Cómo apoyar la recuperación de su hijo

“Lo básico sigue siendo lo que mejor funciona”, dijo Stangle. Eso incluye :

  • Fomentar que descansen y duerman.
  • Asegúrate de que beban muchos líquidos.
  • Ofrecer comidas equilibradas
  • Utilice humidificadores o vapor para mayor comodidad.
  • Pruebe con solución salina en aerosol y succión, especialmente en niños pequeños.
  • Considere la miel para ayudar a calmar la tos en niños mayores de 1 año.
  • Evite los antibióticos innecesarios.
  • Si su hijo tiene asma, siga su plan de acción.
  • Siga las indicaciones del pediatra de su hijo.

En resumen

“Puede resultar agotador cuando tu hijo vuelve a enfermo justo después de haberse recuperado. Pero en la mayoría de los casos, se trata de virus infantiles comunes y los niños son increíblemente resistentes. Con el tiempo, a medida que su sistema inmunitario se fortalece, la mayoría de las familias notan que la frecuencia y la gravedad de las enfermedades disminuyen”, explicó Stangle.

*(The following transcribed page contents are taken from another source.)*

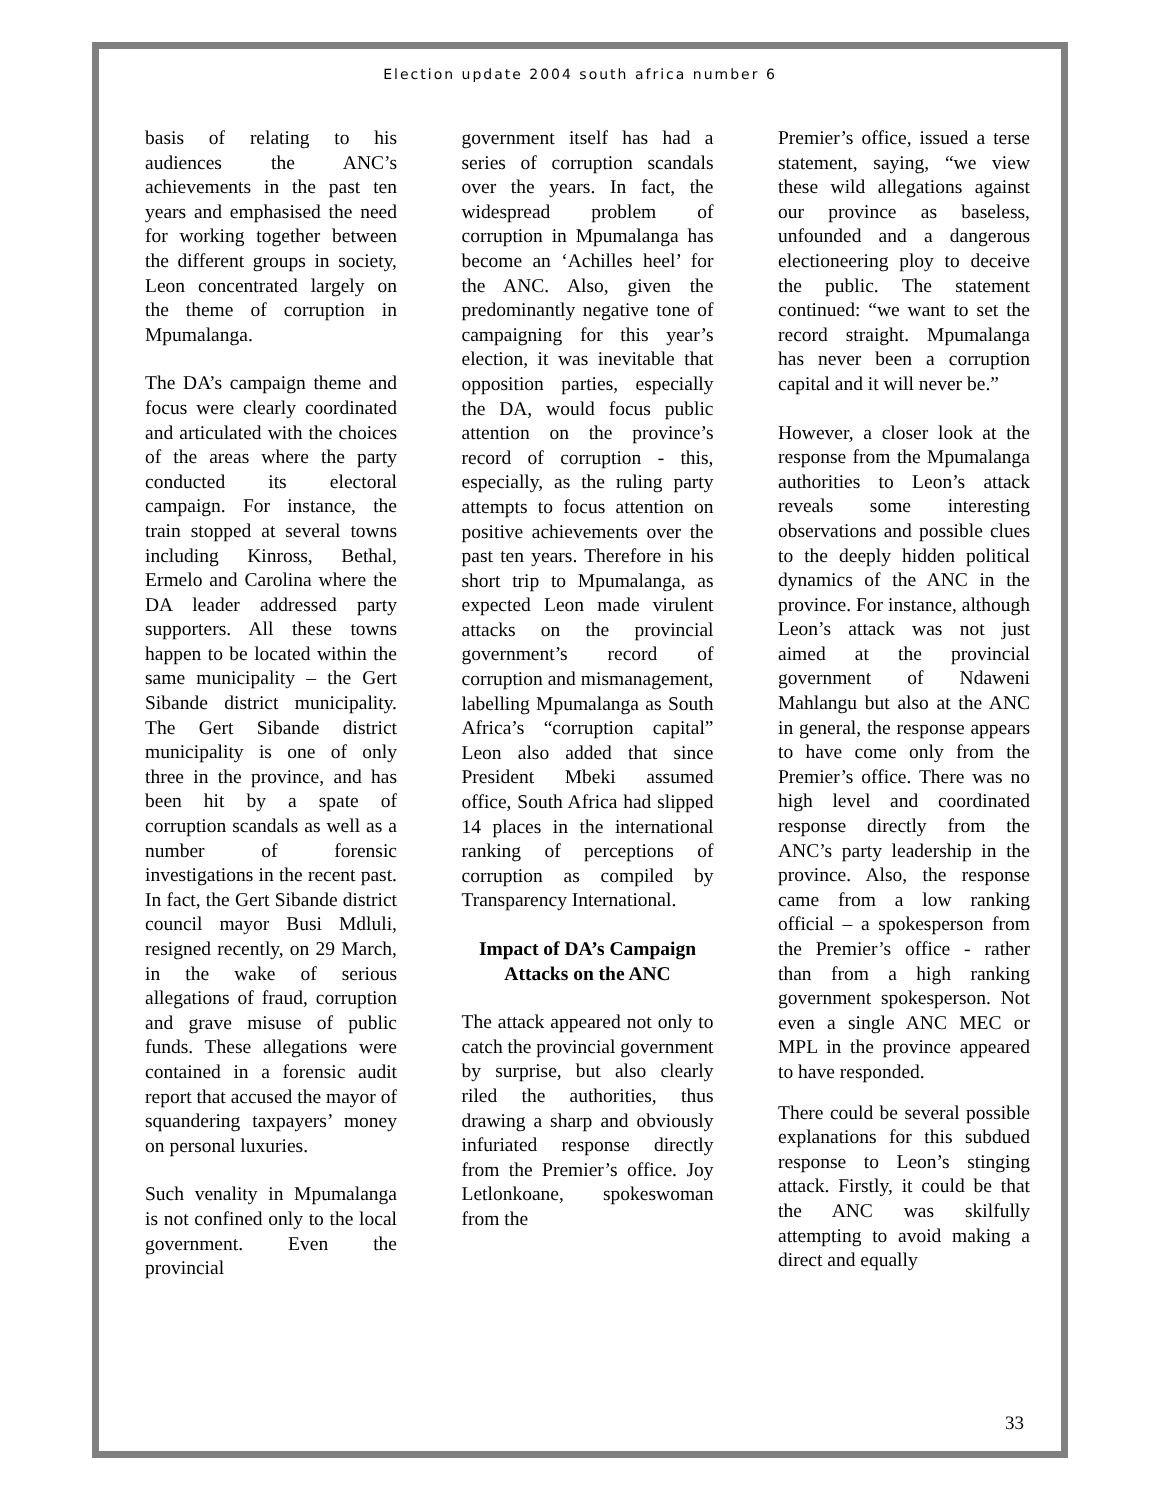Election update 2004 south africa number 6
basis of relating to his audiences the ANC’s achievements in the past ten years and emphasised the need for working together between the different groups in society, Leon concentrated largely on the theme of corruption in Mpumalanga.
The DA’s campaign theme and focus were clearly coordinated and articulated with the choices of the areas where the party conducted its electoral campaign. For instance, the train stopped at several towns including Kinross, Bethal, Ermelo and Carolina where the DA leader addressed party supporters. All these towns happen to be located within the same municipality – the Gert Sibande district municipality. The Gert Sibande district municipality is one of only three in the province, and has been hit by a spate of corruption scandals as well as a number of forensic investigations in the recent past. In fact, the Gert Sibande district council mayor Busi Mdluli, resigned recently, on 29 March, in the wake of serious allegations of fraud, corruption and grave misuse of public funds. These allegations were contained in a forensic audit report that accused the mayor of squandering taxpayers’ money on personal luxuries.
Such venality in Mpumalanga is not confined only to the local government. Even the provincial
government itself has had a series of corruption scandals over the years. In fact, the widespread problem of corruption in Mpumalanga has become an ‘Achilles heel’ for the ANC. Also, given the predominantly negative tone of campaigning for this year’s election, it was inevitable that opposition parties, especially the DA, would focus public attention on the province’s record of corruption - this, especially, as the ruling party attempts to focus attention on positive achievements over the past ten years. Therefore in his short trip to Mpumalanga, as expected Leon made virulent attacks on the provincial government’s record of corruption and mismanagement, labelling Mpumalanga as South Africa’s “corruption capital” Leon also added that since President Mbeki assumed office, South Africa had slipped 14 places in the international ranking of perceptions of corruption as compiled by Transparency International.
Impact of DA’s Campaign Attacks on the ANC
The attack appeared not only to catch the provincial government by surprise, but also clearly riled the authorities, thus drawing a sharp and obviously infuriated response directly from the Premier’s office. Joy Letlonkoane, spokeswoman from the
Premier’s office, issued a terse statement, saying, “we view these wild allegations against our province as baseless, unfounded and a dangerous electioneering ploy to deceive the public. The statement continued: “we want to set the record straight. Mpumalanga has never been a corruption capital and it will never be.”
However, a closer look at the response from the Mpumalanga authorities to Leon’s attack reveals some interesting observations and possible clues to the deeply hidden political dynamics of the ANC in the province. For instance, although Leon’s attack was not just aimed at the provincial government of Ndaweni Mahlangu but also at the ANC in general, the response appears to have come only from the Premier’s office. There was no high level and coordinated response directly from the ANC’s party leadership in the province. Also, the response came from a low ranking official – a spokesperson from the Premier’s office - rather than from a high ranking government spokesperson. Not even a single ANC MEC or MPL in the province appeared to have responded.
There could be several possible explanations for this subdued response to Leon’s stinging attack. Firstly, it could be that the ANC was skilfully attempting to avoid making a direct and equally
33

Si los síntomas de su hijo no mejoran o no está seguro de qué es normal, un profesional de Banner Children's puede revisar sus síntomas y recomendarle medidas que puedan ayudarle.

Preguntas frecuentes

¿Por qué le dura tanto la tos a mi hijo?

La tos puede durar de dos a tres semanas mientras las vías respiratorias se recuperan de la infección.

¿Es normal que los niños se enfermo dos veces seguidas?

Sí, es común, especialmente a medida que se desarrolla su sistema inmunológico.

¿Cómo puedo saber si son alergias o un resfriado?

Las alergias suelen incluir picazón y estornudos sin fiebre.

¿Cuándo debo preocuparme por un resfriado persistente?

Si los síntomas empeoran, duran más de lo esperado o afectan la respiración o la energía.

¿Las enfermedades prolongadas implican un sistema inmunitario debilitado?

No. A menudo refleja un desarrollo normal del sistema inmunitario.